Today, the issue is largely a moot point as IPS products on the market — which typically rely on IDS detection techniques to flag a problem — tend to operate in a mixed mode, allowing managers to boldly block malicious traffic or passively monitor, or both, depending on the configuration. Security vendors are often coy about breaking out figures on IDS and IPS, but IDC believes IPS began overtaking IDS in 2005. Continuous testing by independent sources helps with determining strengths and weaknesses in IPS.
“I wouldn’t want to go back to IDS,” says Dwayne Manley, systems and networking manager at Centrex Clinical Laboratories in New Hartford, N.Y., which is shifting from IDS to IPS. “With IDS, I’d like to analyze all those logs but I and my staff don’t have time. All it does is monitor.”

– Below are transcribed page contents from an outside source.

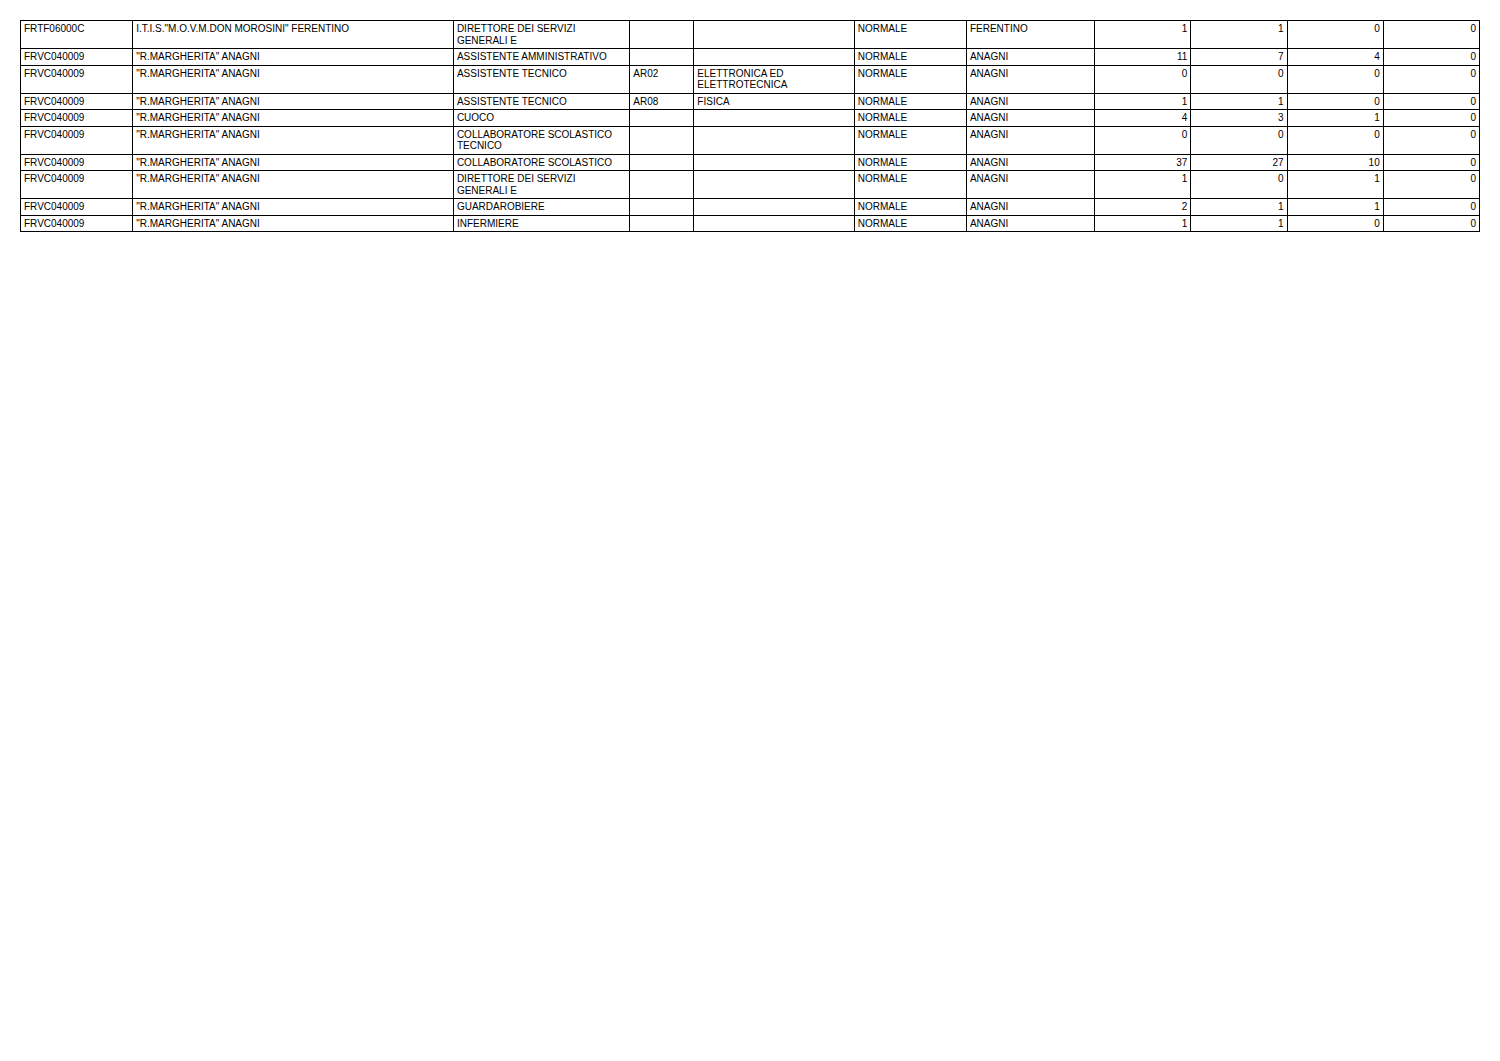| FRTF06000C | I.T.I.S."M.O.V.M.DON MOROSINI" FERENTINO | DIRETTORE DEI SERVIZI GENERALI E | | | NORMALE | FERENTINO | 1 | 1 | 0 | 0 |
| FRVC040009 | "R.MARGHERITA" ANAGNI | ASSISTENTE AMMINISTRATIVO | | | NORMALE | ANAGNI | 11 | 7 | 4 | 0 |
| FRVC040009 | "R.MARGHERITA" ANAGNI | ASSISTENTE TECNICO | AR02 | ELETTRONICA ED ELETTROTECNICA | NORMALE | ANAGNI | 0 | 0 | 0 | 0 |
| FRVC040009 | "R.MARGHERITA" ANAGNI | ASSISTENTE TECNICO | AR08 | FISICA | NORMALE | ANAGNI | 1 | 1 | 0 | 0 |
| FRVC040009 | "R.MARGHERITA" ANAGNI | CUOCO | | | NORMALE | ANAGNI | 4 | 3 | 1 | 0 |
| FRVC040009 | "R.MARGHERITA" ANAGNI | COLLABORATORE SCOLASTICO TECNICO | | | NORMALE | ANAGNI | 0 | 0 | 0 | 0 |
| FRVC040009 | "R.MARGHERITA" ANAGNI | COLLABORATORE SCOLASTICO | | | NORMALE | ANAGNI | 37 | 27 | 10 | 0 |
| FRVC040009 | "R.MARGHERITA" ANAGNI | DIRETTORE DEI SERVIZI GENERALI E | | | NORMALE | ANAGNI | 1 | 0 | 1 | 0 |
| FRVC040009 | "R.MARGHERITA" ANAGNI | GUARDAROBIERE | | | NORMALE | ANAGNI | 2 | 1 | 1 | 0 |
| FRVC040009 | "R.MARGHERITA" ANAGNI | INFERMIERE | | | NORMALE | ANAGNI | 1 | 1 | 0 | 0 |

The downside of IPS in Centrex Clinical labs’ experience, though, is that “IPS slows traffic down,” Manley says. “But do I care if it’s slower? Not really.”
A Network World product test last year found evidence some IPS products aren’t as accurate at higher speeds as at low ones. But four years after Gartner declared IDS dead, Gartner Analyst Jeffrey Wheatman wonders why it was so controversial. “IPS makes decisions and antivirus has been doing that for years.”